A friend of mine from the Zen center is in prison and is given a death sentence. I and others of his friends read through the documents but don’t understand it all at first glance.
When I woke up following this dream, I took the opportunity to be with the experiences that came up, including a slight sense of dread. Allowing the experience gave a sense of softness around it and a sense of sweetness mixed in with the initial emotions. It then opened up and the experience shifted into a sense of a nurturing fullness, mixed in with some sadness and a sense of being sobered up.
After a few minutes, I explored how this is true for me. How am I already in a prison? In what way am I given a death sentence?
The most obvious is that I am already in a prison as soon as a take any story as true. I try to limit reality through a belief, and reality cannot be limited in that way. What is limited is how I filter experience and act in the world. (When I see this, it seems silly to take any story as true. It is a form of magical thinking, assuming that life will conform just because I want it to. Life is more kind than that.)
Also, I could say that I am in a “prison” since my senses are limited by biology, my views on the world is limited by the stories I am familiar with, my experiences are limited, and so on. But limited is not quite the same as a prison.
How is it true that I am given a death sentence?
Well, this life is a death sentence. What is born dies. The only difference from this life and a death sentence in prison is that I don’t know the date, so can pretend – for a while – I won’t die.
Also, any content of experience is born and dies, including this sense of a doer, observer, human self, identities, emotions, sensations, images, stories, this room, this house, everyone I know, this city, this country, the Earth as a whole, the universe as a whole, and so on.
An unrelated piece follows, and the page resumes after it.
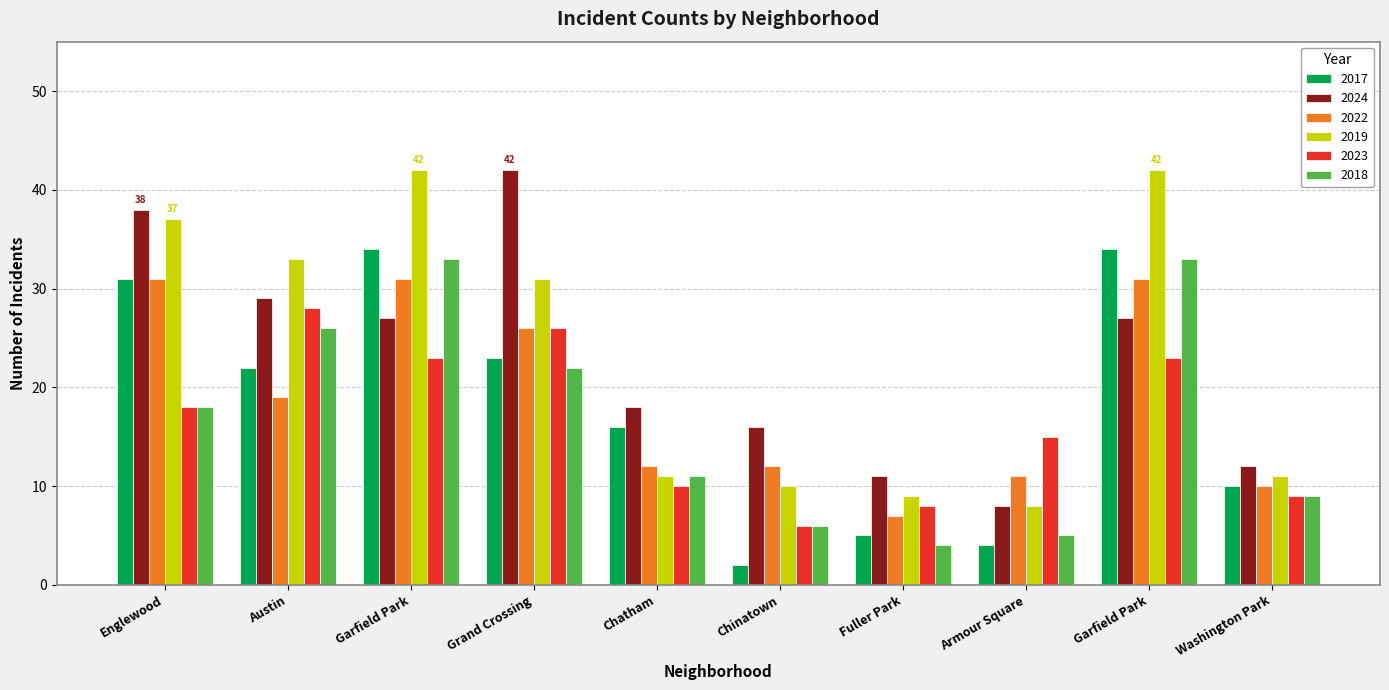

What are all the series names shown in the legend?

2017, 2024, 2022, 2019, 2023, 2018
And really, it is all born and dies instantaneously. It lasts for no time at all.
So I am already in prison in different ways. And what I take myself to be, and everything else, is born and dies continuously.
What happens when I feel that? When I allow that to sink in? When I take it in, with heart?
The end of the dream also points to what is here now. I read the documents about the case and the death sentence, but it is massive, in several quite different sections and formats, and I don’t quite understand it all.
So it is with my own prison and death sentence as well. I investigate what is here, but don’t understand it all. All I need to recognize is the prison and the death sentence, and some of the main dynamics of samsara.